Endotracheal Intubation Using Bonfils Fibrescope Without Neuromuscular Blockade

• intubating conditions [ Time Frame: 7 months ] [ Designated as safety issue: Yes ]
  

• mean arterial pressure (MAP) [ Time Frame: 7 months ] [ Designated as safety issue: Yes ]
  
• heart rate (HR) [ Time Frame: 7 months ] [ Designated as safety issue: Yes ]
  
• Pulse Oxygen Saturation (SpO2) [ Time Frame: 7 months ] [ Designated as safety issue: Yes ]
  

BACKGROUND:

Neuromuscular blocking drugs (NMBDs) are believed to be the dominating antigens causing bronchospasm and anaphylaxis during anaesthesia.
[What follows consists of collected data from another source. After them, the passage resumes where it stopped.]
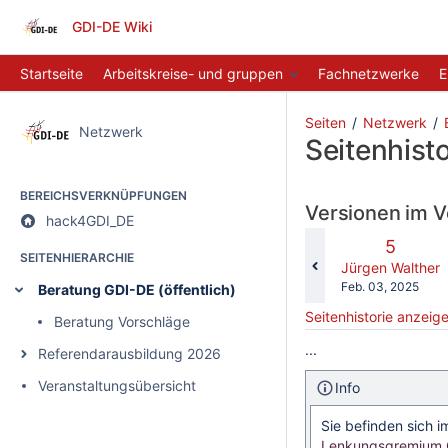
GDI-DE Wiki
Startseite
Arbeitskreise- und gruppen
Fachnetzwerke
E
Seiten
Netzwerk
Netzwerk
Seitenhisto
BEREICHSVERKNÜPFUNGEN
Versionen im V
hack4GDI_DE
Alte
5
SEITENHIERARCHIE
Version
changes.mady.b
Jürgen Walther
Gespeichert
Feb. 03, 2025
Beratung GDI-DE (öffentlich)
am
Seitenhistorie anzeig
Beratung Vorschläge
...
Referendarausbildung 2026
Veranstaltungsübersicht
Info
Sie befinden sich i
Lenkungsgremium G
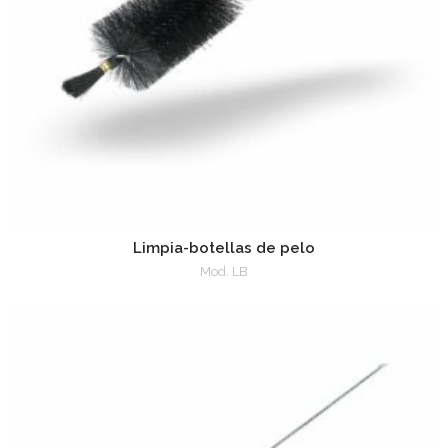
Limpia-botellas de pelo
Mod. LB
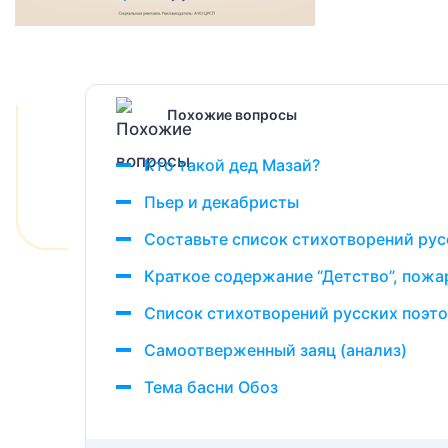
Похожие вопросы
Кто такой дед Мазай?
Пьер и декабристы
Составьте список стихотворений рус
Краткое содержание “Детство”, пожа
Список стихотворений русских поэтов
Самоотверженный заяц (анализ)
Тема басни Обоз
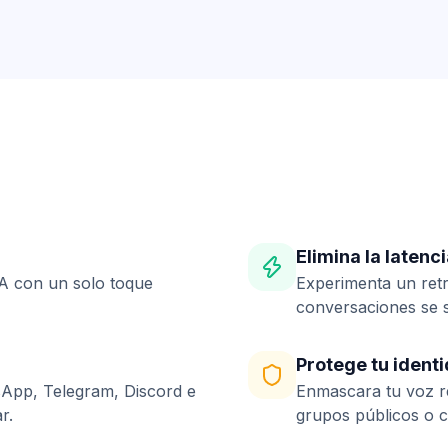
Elimina la latenc
A con un solo toque
Experimenta un retr
conversaciones se si
Protege tu ident
App, Telegram, Discord e
Enmascara tu voz r
r.
grupos públicos o c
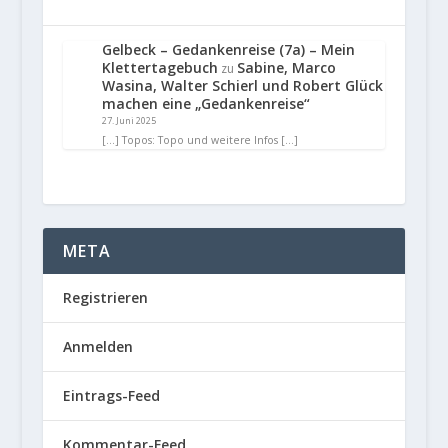
Gelbeck – Gedankenreise (7a) – Mein
Klettertagebuch
Sabine, Marco
zu
Wasina, Walter Schierl und Robert Glück
machen eine „Gedankenreise“
27. Juni 2025
[…] Topos: Topo und weitere Infos […]
META
Registrieren
Anmelden
Eintrags-Feed
Kommentar-Feed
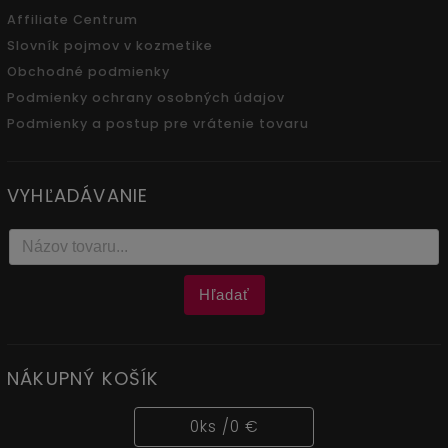
Affiliate Centrum
Slovník pojmov v kozmetike
Obchodné podmienky
Podmienky ochrany osobných údajov
Podmienky a postup pre vrátenie tovaru
VYHĽADÁVANIE
Hľadať
NÁKUPNÝ KOŠÍK
0
ks /
0 €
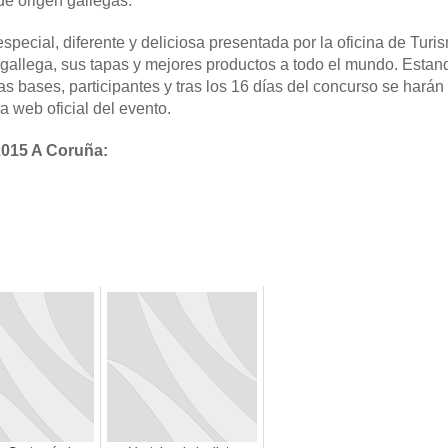
e origen gallegas.
pecial, diferente y deliciosa presentada por la oficina de Turi
a gallega, sus tapas y mejores productos a todo el mundo. Estan
as bases, participantes y tras los 16 días del concurso se harán
a web oficial del evento.
2015 A Coruña:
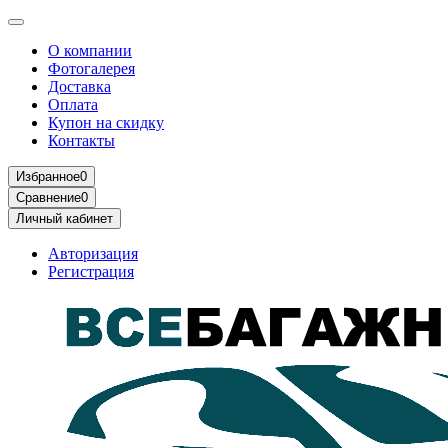
О компании
Фотогалерея
Доставка
Оплата
Купон на скидку
Контакты
Избранное
0
Сравнение
0
Личный кабинет
Авторизация
Регистрация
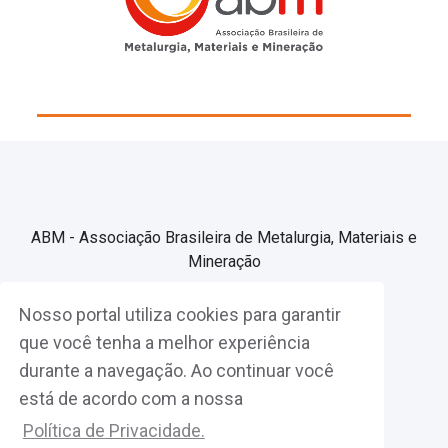
ABM - Associação Brasileira de Metalurgia, Materiais e
Mineração
Nosso portal utiliza cookies para garantir
Associe-se
que você tenha a melhor experiência
durante a navegação. Ao continuar você
Fazer Login
está de acordo com a nossa
Política de Privacidade.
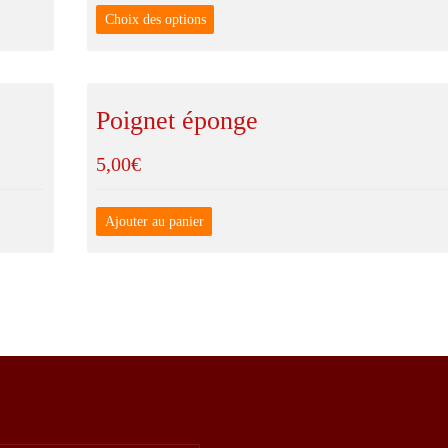
Choix des options
Poignet éponge
5,00
€
Ajouter au panier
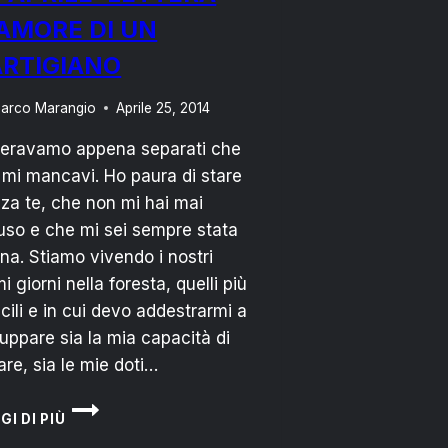
’AMORE DI UN
ARTIGIANO
arco Marangio
Aprile 25, 2014
 eravamo appena separati che
 mi mancavi. Ho paura di stare
za te, che non mi hai mai
uso e che mi sei sempre stata
ina. Stiamo vivendo i nostri
mi giorni nella foresta, quelli più
ficili e in cui devo addestrarmi a
luppare sia la mia capacità di
re, sia le mie doti…
25
GI DI PIÙ
APRILE:
LETTERA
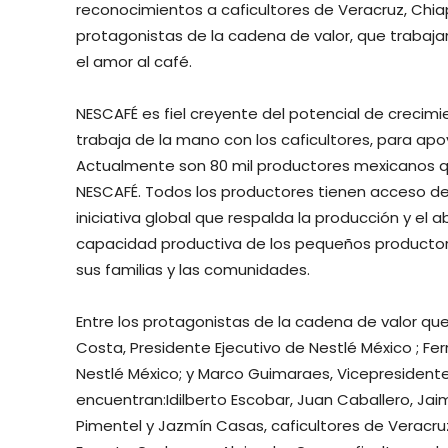
reconocimientos a caficultores de Veracruz, Chiap
protagonistas de la cadena de valor, que trabaja
el amor al café.
NESCAFÉ es fiel creyente del potencial de crecimie
trabaja de la mano con los caficultores, para ap
Actualmente son 80 mil productores mexicanos q
NESCAFÉ. Todos los productores tienen acceso de 
iniciativa global que respalda la producción y el 
capacidad productiva de los pequeños productore
sus familias y las comunidades.
Entre los protagonistas de la cadena de valor qu
Costa, Presidente Ejecutivo de Nestlé México ; F
Nestlé México; y Marco Guimaraes, Vicepresident
encuentran:Idilberto Escobar, Juan Caballero, Jai
Pimentel y Jazmín Casas, caficultores de Veracruz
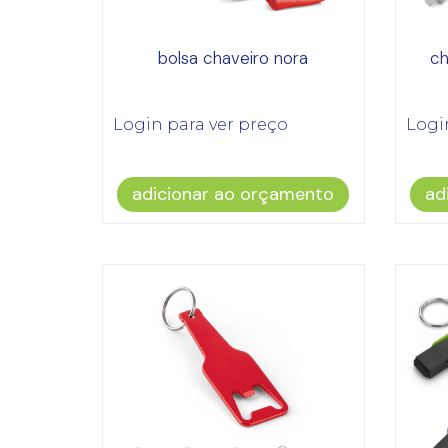
bolsa chaveiro nora
ch
Login para ver preço
Logi
adicionar ao orçamento
ad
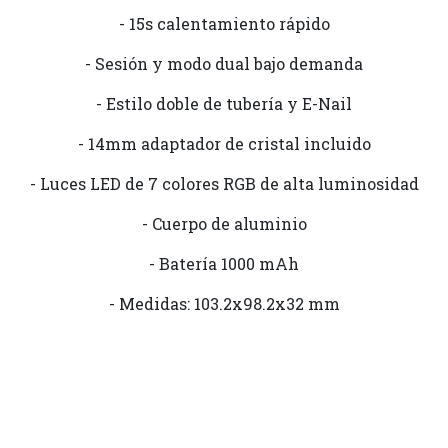
- 15s calentamiento rápido
- Sesión y modo dual bajo demanda
- Estilo doble de tubería y E-Nail
- 14mm adaptador de cristal incluido
- Luces LED de 7 colores RGB de alta luminosidad
- Cuerpo de aluminio
- Batería 1000 mAh
- Medidas: 103.2x98.2x32 mm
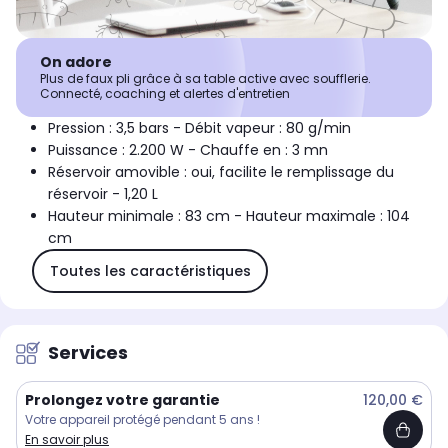
On adore
Plus de faux pli grâce à sa table active avec soufflerie.
Connecté, coaching et alertes d'entretien
Pression : 3,5 bars - Débit vapeur : 80 g/min
Puissance : 2.200 W - Chauffe en : 3 mn
Réservoir amovible : oui, facilite le remplissage du
réservoir - 1,20 L
Hauteur minimale : 83 cm - Hauteur maximale : 104
cm
Toutes les caractéristiques
Services
Prolongez votre garantie
120,00 €
Votre appareil protégé pendant 5 ans !
En savoir plus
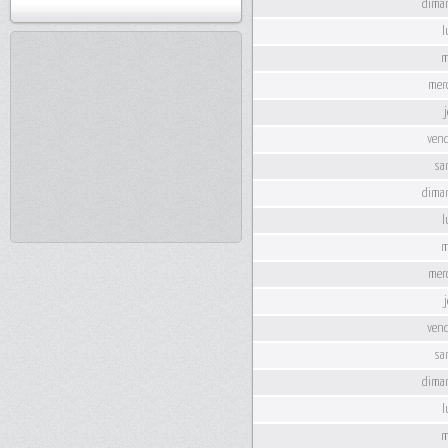
dima
l
m
merc
vend
sa
dima
l
m
merc
vend
sa
dima
l
m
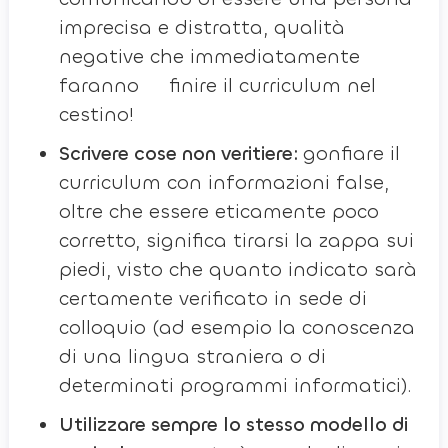
imprecisa e distratta, qualità
negative che immediatamente
faranno finire il curriculum nel
cestino!
Scrivere cose non veritiere:
gonfiare il
curriculum con informazioni false,
oltre che essere eticamente poco
corretto, significa tirarsi la zappa sui
piedi, visto che quanto indicato sarà
certamente verificato in sede di
colloquio (ad esempio la conoscenza
di una lingua straniera o di
determinati programmi informatici).
Utilizzare sempre lo stesso modello di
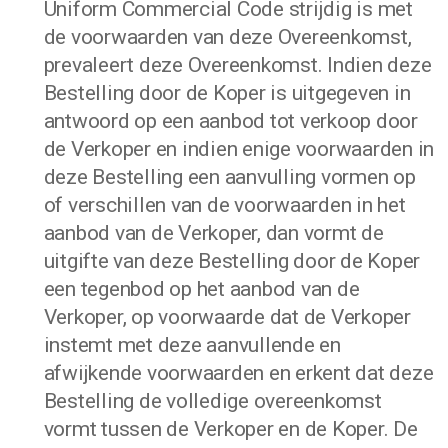
Uniform Commercial Code strijdig is met
de voorwaarden van deze Overeenkomst,
prevaleert deze Overeenkomst. Indien deze
Bestelling door de Koper is uitgegeven in
antwoord op een aanbod tot verkoop door
de Verkoper en indien enige voorwaarden in
deze Bestelling een aanvulling vormen op
of verschillen van de voorwaarden in het
aanbod van de Verkoper, dan vormt de
uitgifte van deze Bestelling door de Koper
een tegenbod op het aanbod van de
Verkoper, op voorwaarde dat de Verkoper
instemt met deze aanvullende en
afwijkende voorwaarden en erkent dat deze
Bestelling de volledige overeenkomst
vormt tussen de Verkoper en de Koper. De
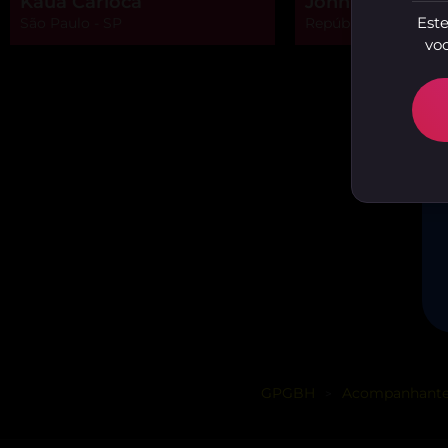
Kauã Carioca
John Mineirinh
Este
São Paulo - SP
República, São Paulo
voc
GPGBH
Acompanhant
>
Avoidance of these drugs, however, renders compromised intubating conditions and higher morbidity with conventional Macintosh laryngoscopy. Thus, we compared Macintosh laryngoscopy with Bonfils intubation fibrescope without administering NMBDs.

METHODS:

Eighty male and female patients scheduled for elective surgery, aged 15 to 60 years, ASA class II or I, non-obese, with lower risk for difficult intubation were enrolled in this study. They were randomly allocated into the Bonfils group or the Macintosh group (40 each). Following adequate hydration and preoxygenation, midazolam 0.05 mg kg-1 was administered, followed by alfentanil 20 µg kg-1, lidocaine 1.5 mg kg-1, and propofol 2 mg kg-1 intravenously. Tracheal intubation was then carried out using Bonfils intubation fibrescope (Bonfils group) or employing conventional Macintosh laryngoscopy (Macintosh group). The primary outcome measure was the intubating condition, with mean arterial blood pressure and heart rate as secondary outcomes.